As I’m editing Attorney At Work’s social media e-book this month, I’m reminded of the formidable distance between what we could be doing and what’s realistically doable. This applies to producing content and professional engagement on social media, but also to so many things in our lives: taxes, dealing with walk-in closets, the back of the fridge.
"I dare say an electronic book is quite the rage these days."
My list is pretty lengthy.
Before I sat down to work on it, the project seemed intimidating. Similarly, a “Do Now” list can put some of us off a task entirely. So break it down into the manageable. You don’t need to start with a weekly blog post or a monthly newsletter. Commit to writing for your firm’s blog quarterly. Still daunting? Ok, start smaller. Set up a meeting with the firm partner in charge of marketing or your CMO and discuss where you should focus your efforts.

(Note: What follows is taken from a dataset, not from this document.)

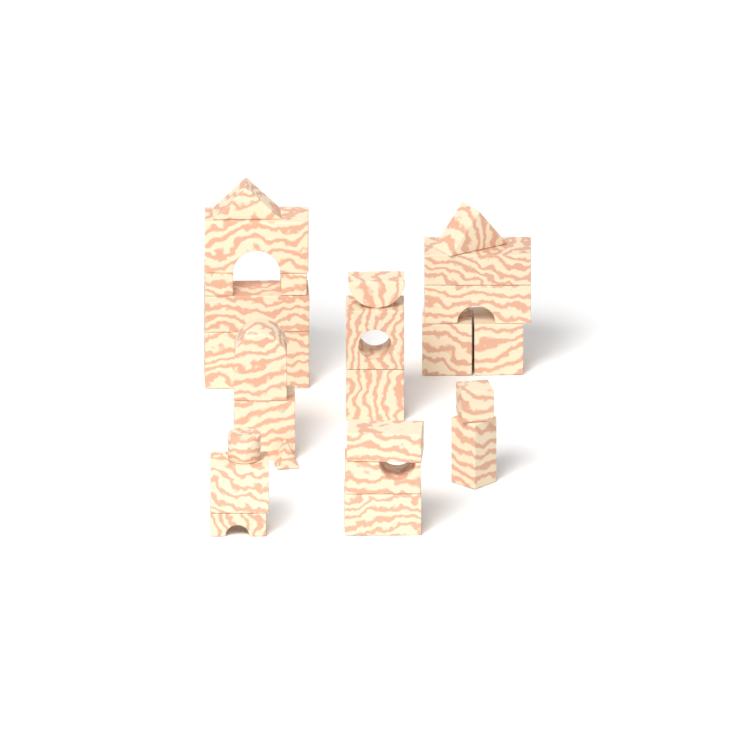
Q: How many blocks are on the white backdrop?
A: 26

According to Greentarget, 91% of in-house counsel rated an attorney’s articles and speeches as very to somewhat important when making evaluations of whom to hire, and 77% rated relevant blog posts as such. Of note, only 67% rated peer-reviewed rankings and directories as very to somewhat important.
What does this mean? You can’t rely on what others say about you; you have to get out there and speak on your own behalf.
Building a body of published expertise can’t be an also-ran. It is vital to business development. Reverse engineer what it will take to get it accomplished. And don’t wait for a lull in work to start. That’s what’s known as procrastination.